Promise Land Does Not Fade Away
Promise Land, starring Matt Damon, it s solid three star movie. The movie is not earth shattering but the twist at the end totally fooled me and will make you think about large corporate companies differently about what they are willing to do to win.
The general theme is that there are millions of dollars worth of natural gas under the farmland of a small town badly needing money. Matt Damon is a person who must contact all of the homeowners whose land has the resource under the land and negotiate a lease for the corporation to frack the land to obtain the gas. The leases are dirt cheap when compared to the vast amounts of gas but most of the town folk are naive.
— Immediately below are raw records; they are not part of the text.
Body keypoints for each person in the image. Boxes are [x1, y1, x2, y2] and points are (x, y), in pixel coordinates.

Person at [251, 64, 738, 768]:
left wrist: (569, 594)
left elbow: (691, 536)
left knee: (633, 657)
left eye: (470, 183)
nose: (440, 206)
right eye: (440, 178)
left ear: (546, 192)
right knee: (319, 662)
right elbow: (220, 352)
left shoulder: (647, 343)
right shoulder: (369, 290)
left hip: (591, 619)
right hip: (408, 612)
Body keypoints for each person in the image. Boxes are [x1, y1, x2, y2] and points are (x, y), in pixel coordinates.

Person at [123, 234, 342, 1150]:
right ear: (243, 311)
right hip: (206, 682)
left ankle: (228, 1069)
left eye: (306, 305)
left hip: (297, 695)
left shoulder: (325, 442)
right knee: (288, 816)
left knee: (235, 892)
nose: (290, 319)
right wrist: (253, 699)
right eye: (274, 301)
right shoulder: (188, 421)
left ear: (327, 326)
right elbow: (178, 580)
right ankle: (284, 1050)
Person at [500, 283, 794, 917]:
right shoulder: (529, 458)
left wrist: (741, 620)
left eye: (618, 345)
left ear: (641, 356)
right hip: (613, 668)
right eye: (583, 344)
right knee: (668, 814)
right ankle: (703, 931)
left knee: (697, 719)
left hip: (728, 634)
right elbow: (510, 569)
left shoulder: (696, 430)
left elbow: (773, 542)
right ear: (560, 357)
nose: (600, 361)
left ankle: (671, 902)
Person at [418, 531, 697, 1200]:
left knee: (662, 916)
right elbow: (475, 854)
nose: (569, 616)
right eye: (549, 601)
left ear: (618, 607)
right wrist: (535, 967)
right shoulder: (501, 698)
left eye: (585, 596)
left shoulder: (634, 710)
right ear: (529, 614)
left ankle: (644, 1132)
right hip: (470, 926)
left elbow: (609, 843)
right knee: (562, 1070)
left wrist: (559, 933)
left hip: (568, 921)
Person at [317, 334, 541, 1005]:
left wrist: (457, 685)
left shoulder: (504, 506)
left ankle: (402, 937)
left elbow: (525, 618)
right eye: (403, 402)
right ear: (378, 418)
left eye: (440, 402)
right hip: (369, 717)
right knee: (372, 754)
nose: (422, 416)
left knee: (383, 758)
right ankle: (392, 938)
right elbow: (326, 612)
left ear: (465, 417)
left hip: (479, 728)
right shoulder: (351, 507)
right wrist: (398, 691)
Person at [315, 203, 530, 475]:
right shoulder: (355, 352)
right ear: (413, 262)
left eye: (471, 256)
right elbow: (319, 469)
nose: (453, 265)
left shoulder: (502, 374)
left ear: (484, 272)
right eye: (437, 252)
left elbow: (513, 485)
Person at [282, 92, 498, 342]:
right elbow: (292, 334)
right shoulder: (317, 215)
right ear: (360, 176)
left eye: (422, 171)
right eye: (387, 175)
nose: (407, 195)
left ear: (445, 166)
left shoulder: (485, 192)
Damon thinks signing up the homeowners will be easy, but at a town meeting, he is a opposed to an old man, Hal Holbrook, who looks like an farmer with little education. The old man spouts the dangers about fracking, how it contaminates water tables, kills animals, informs the others of pending lawsuits. Matt is blown away by the intelligence of the old man, rather speechless, tries to combat it but loses. This starts suspicion among the local folks. When his corporate bosses investigate the old man, they find out he was an engineer for 30 years, MIT graduate, had a Ph.d. They think Damon cannot handle the situation. Suddenly, a hippie environmentalist appears out nowhere that makes matters worse for Damon as he tries to get owners to sign land leases for drilling rights. It won't be long before Damon begins to give up and admit to failure. Then, he receives a package proving that everything the environmentalist was a lie. So, there is another town meeting where Damon shows the town folk the evidence before they take a vote. Suddenly, the locals are back signing the land leases. Now, the end comes. A mild shocker yet shows what corporations are willing to do. Who actually was the hippie?
Not Fade Away, for those too young, was a Rolling Stone cover song they did in 1964-5. Its a blues song and Stone's brought it back to America then. The movie is about what happened to anyone (mostly guys) between 10-20 yrs. old after the British Invasion of 1964 led by The Beatles and followed by the Rolling Stones. It is about the impact they had- the long hair, the tight jeans, the Beatle boots (actually, Cuban boots), and how millions picked up the guitar and began forming a band, writing their own music. It is about one band who formed and tried through high school and into college to "make it", get a recording contract and be famous. Along the way, the familiar battles between parents and kids about things that seemed alien to them: long hair, rock music, rejection. The girls eye members of the rock band, they love guys with long hair, which was so different at that time. Just being in a band could get you a girl.
Not Fade Away will probably go to DVD fairly quick. It's a two star movie. It is a nostalgic film for those who lived it (as the director did) or for those interested in rock history and the impact The Beatles\Stones\Dylan had. The music is original-early Stones songs and some Beatle and one by The Kinks, their riveting, "All of the Day and All of the Night", which was so ahead of their time.
The movie is interesting but could have been better. It is a time piece, but Across the Universe, is much better because it spans the period from 1964-69, a dramatic time in the US when everything changed. Not Fade Away does not have any big stars and shows how the band eventually out grew their obsession to be the next "Stones" as they enter college and change course and interests. Many members stayed in their hometown but some set their sights on California and moved out there to pursue their dreams by 1968. It WAS the place to be, a place where the action was. If you were not there, you were out of the loop.
Of course, Los Angeles still is a magnet for the same reasons. Fame seekers arrive their all the time, everyday. But, in the sixties, it was like, "everything starts on the West Coast in San Fran or LA."
Not Fade Away is ultimately a journey of the lead character pursuing his dream, which began in a rock band and evolved into going to film school in LA. That is where the movie ends. Even though his girlfriend ditched him at a LA party, even though he is hitchhiking home late at night, he grins. He knows he is on the road- the road to fame being in LA.